## EXERCISE
Please recast every line of the entries below as a Markdown table with the columns "Row" and "Text", numbering the rows and skipping blank lines. Leave the pictures out of the table.
- - - - - - -
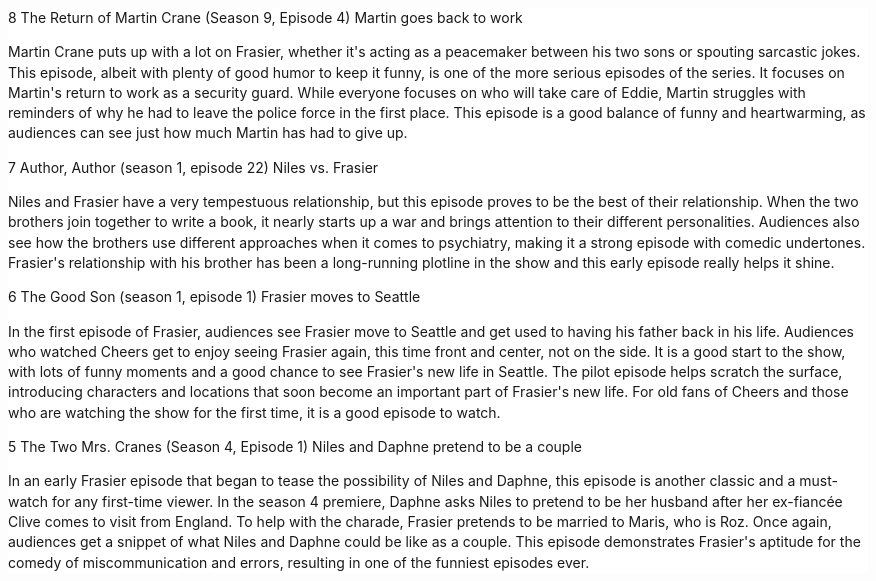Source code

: 



 8  The Return of Martin Crane (Season 9, Episode 4) 
Martin goes back to work
        

Martin Crane puts up with a lot on Frasier, whether it&#39;s acting as a peacemaker between his two sons or spouting sarcastic jokes. This episode, albeit with plenty of good humor to keep it funny, is one of the more serious episodes of the series. It focuses on Martin&#39;s return to work as a security guard. While everyone focuses on who will take care of Eddie, Martin struggles with reminders of why he had to leave the police force in the first place. This episode is a good balance of funny and heartwarming, as audiences can see just how much Martin has had to give up.





 7  Author, Author (season 1, episode 22) 
Niles vs. Frasier
        

Niles and Frasier have a very tempestuous relationship, but this episode proves to be the best of their relationship. When the two brothers join together to write a book, it nearly starts up a war and brings attention to their different personalities. Audiences also see how the brothers use different approaches when it comes to psychiatry, making it a strong episode with comedic undertones. Frasier&#39;s relationship with his brother has been a long-running plotline in the show and this early episode really helps it shine.





 6  The Good Son (season 1, episode 1) 
Frasier moves to Seattle
        

In the first episode of Frasier, audiences see Frasier move to Seattle and get used to having his father back in his life. Audiences who watched Cheers get to enjoy seeing Frasier again, this time front and center, not on the side. It is a good start to the show, with lots of funny moments and a good chance to see Frasier&#39;s new life in Seattle. The pilot episode helps scratch the surface, introducing characters and locations that soon become an important part of Frasier&#39;s new life. For old fans of Cheers and those who are watching the show for the first time, it is a good episode to watch.





 5  The Two Mrs. Cranes (Season 4, Episode 1) 
Niles and Daphne pretend to be a couple
        

In an early Frasier episode that began to tease the possibility of Niles and Daphne, this episode is another classic and a must-watch for any first-time viewer. In the season 4 premiere, Daphne asks Niles to pretend to be her husband after her ex-fiancée Clive comes to visit from England. To help with the charade, Frasier pretends to be married to Maris, who is Roz. Once again, audiences get a snippet of what Niles and Daphne could be like as a couple. This episode demonstrates Frasier&#39;s aptitude for the comedy of miscommunication and errors, resulting in one of the funniest episodes ever.



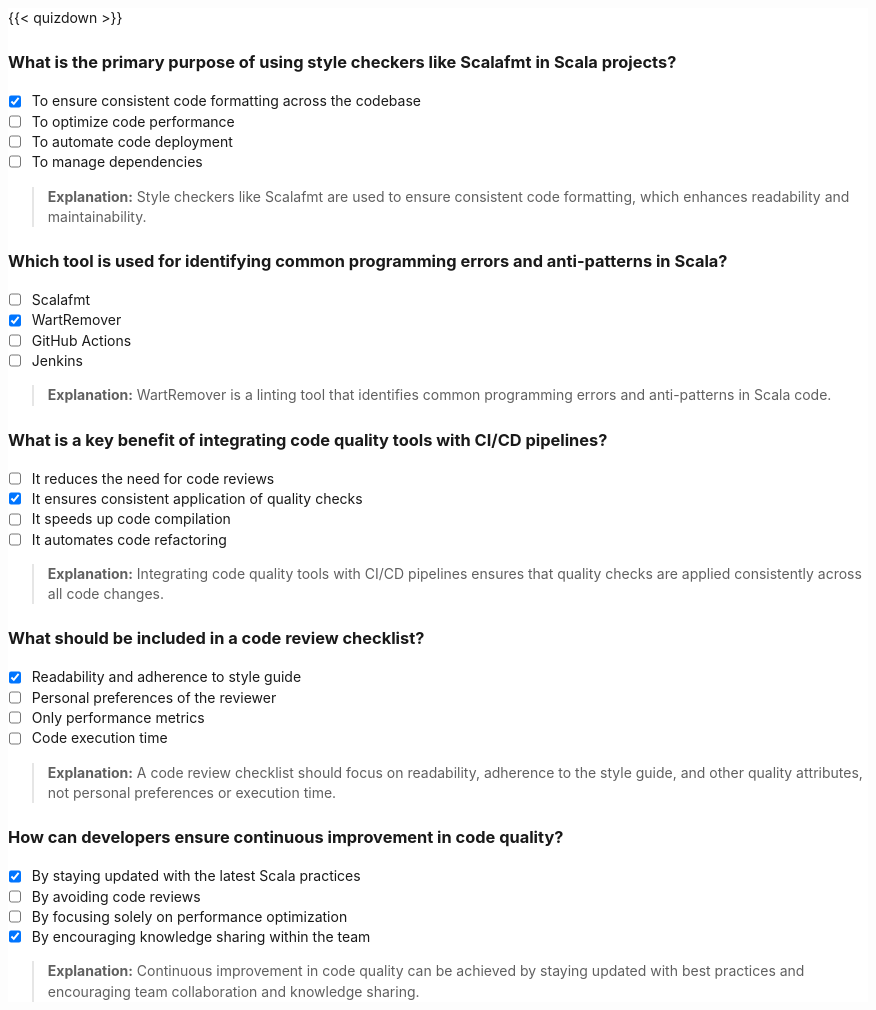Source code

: {{< quizdown >}}

### What is the primary purpose of using style checkers like Scalafmt in Scala projects?

- [x] To ensure consistent code formatting across the codebase
- [ ] To optimize code performance
- [ ] To automate code deployment
- [ ] To manage dependencies

> **Explanation:** Style checkers like Scalafmt are used to ensure consistent code formatting, which enhances readability and maintainability.

### Which tool is used for identifying common programming errors and anti-patterns in Scala?

- [ ] Scalafmt
- [x] WartRemover
- [ ] GitHub Actions
- [ ] Jenkins

> **Explanation:** WartRemover is a linting tool that identifies common programming errors and anti-patterns in Scala code.

### What is a key benefit of integrating code quality tools with CI/CD pipelines?

- [ ] It reduces the need for code reviews
- [x] It ensures consistent application of quality checks
- [ ] It speeds up code compilation
- [ ] It automates code refactoring

> **Explanation:** Integrating code quality tools with CI/CD pipelines ensures that quality checks are applied consistently across all code changes.

### What should be included in a code review checklist?

- [x] Readability and adherence to style guide
- [ ] Personal preferences of the reviewer
- [ ] Only performance metrics
- [ ] Code execution time

> **Explanation:** A code review checklist should focus on readability, adherence to the style guide, and other quality attributes, not personal preferences or execution time.

### How can developers ensure continuous improvement in code quality?

- [x] By staying updated with the latest Scala practices
- [ ] By avoiding code reviews
- [ ] By focusing solely on performance optimization
- [x] By encouraging knowledge sharing within the team

> **Explanation:** Continuous improvement in code quality can be achieved by staying updated with best practices and encouraging team collaboration and knowledge sharing.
- - - - - - -
## RESULT BELOW
| Row | Text |
|---|---|
| 1 | Source code |
| 2 | :  |
| 3 |  8  The Return of Martin Crane (Season 9, Episode 4)  |
| 4 | Martin goes back to work |
| 5 | Martin Crane puts up with a lot on Frasier, whether it&#39;s acting as a peacemaker between his two sons or spouting sarcastic jokes. This episode, albeit with plenty of good humor to keep it funny, is one of the more serious episodes of the series. It focuses on Martin&#39;s return to work as a security guard. While everyone focuses on who will take care of Eddie, Martin struggles with reminders of why he had to leave the police force in the first place. This episode is a good balance of funny and heartwarming, as audiences can see just how much Martin has had to give up. |
| 6 |  7  Author, Author (season 1, episode 22)  |
| 7 | Niles vs. Frasier |
| 8 | Niles and Frasier have a very tempestuous relationship, but this episode proves to be the best of their relationship. When the two brothers join together to write a book, it nearly starts up a war and brings attention to their different personalities. Audiences also see how the brothers use different approaches when it comes to psychiatry, making it a strong episode with comedic undertones. Frasier&#39;s relationship with his brother has been a long-running plotline in the show and this early episode really helps it shine. |
| 9 |  6  The Good Son (season 1, episode 1)  |
| 10 | Frasier moves to Seattle |
| 11 | In the first episode of Frasier, audiences see Frasier move to Seattle and get used to having his father back in his life. Audiences who watched Cheers get to enjoy seeing Frasier again, this time front and center, not on the side. It is a good start to the show, with lots of funny moments and a good chance to see Frasier&#39;s new life in Seattle. The pilot episode helps scratch the surface, introducing characters and locations that soon become an important part of Frasier&#39;s new life. For old fans of Cheers and those who are watching the show for the first time, it is a good episode to watch. |
| 12 |  5  The Two Mrs. Cranes (Season 4, Episode 1)  |
| 13 | Niles and Daphne pretend to be a couple |
| 14 | In an early Frasier episode that began to tease the possibility of Niles and Daphne, this episode is another classic and a must-watch for any first-time viewer. In the season 4 premiere, Daphne asks Niles to pretend to be her husband after her ex-fiancée Clive comes to visit from England. To help with the charade, Frasier pretends to be married to Maris, who is Roz. Once again, audiences get a snippet of what Niles and Daphne could be like as a couple. This episode demonstrates Frasier&#39;s aptitude for the comedy of miscommunication and errors, resulting in one of the funniest episodes ever. |
| 15 | Source code |
| 16 | : {{< quizdown >}} |
| 17 | ### What is the primary purpose of using style checkers like Scalafmt in Scala projects? |
| 18 | - [x] To ensure consistent code formatting across the codebase |
| 19 | - [ ] To optimize code performance |
| 20 | - [ ] To automate code deployment |
| 21 | - [ ] To manage dependencies |
| 22 | > **Explanation:** Style checkers like Scalafmt are used to ensure consistent code formatting, which enhances readability and maintainability. |
| 23 | ### Which tool is used for identifying common programming errors and anti-patterns in Scala? |
| 24 | - [ ] Scalafmt |
| 25 | - [x] WartRemover |
| 26 | - [ ] GitHub Actions |
| 27 | - [ ] Jenkins |
| 28 | > **Explanation:** WartRemover is a linting tool that identifies common programming errors and anti-patterns in Scala code. |
| 29 | ### What is a key benefit of integrating code quality tools with CI/CD pipelines? |
| 30 | - [ ] It reduces the need for code reviews |
| 31 | - [x] It ensures consistent application of quality checks |
| 32 | - [ ] It speeds up code compilation |
| 33 | - [ ] It automates code refactoring |
| 34 | > **Explanation:** Integrating code quality tools with CI/CD pipelines ensures that quality checks are applied consistently across all code changes. |
| 35 | ### What should be included in a code review checklist? |
| 36 | - [x] Readability and adherence to style guide |
| 37 | - [ ] Personal preferences of the reviewer |
| 38 | - [ ] Only performance metrics |
| 39 | - [ ] Code execution time |
| 40 | > **Explanation:** A code review checklist should focus on readability, adherence to the style guide, and other quality attributes, not personal preferences or execution time. |
| 41 | ### How can developers ensure continuous improvement in code quality? |
| 42 | - [x] By staying updated with the latest Scala practices |
| 43 | - [ ] By avoiding code reviews |
| 44 | - [ ] By focusing solely on performance optimization |
| 45 | - [x] By encouraging knowledge sharing within the team |
| 46 | > **Explanation:** Continuous improvement in code quality can be achieved by staying updated with best practices and encouraging team collaboration and knowledge sharing. |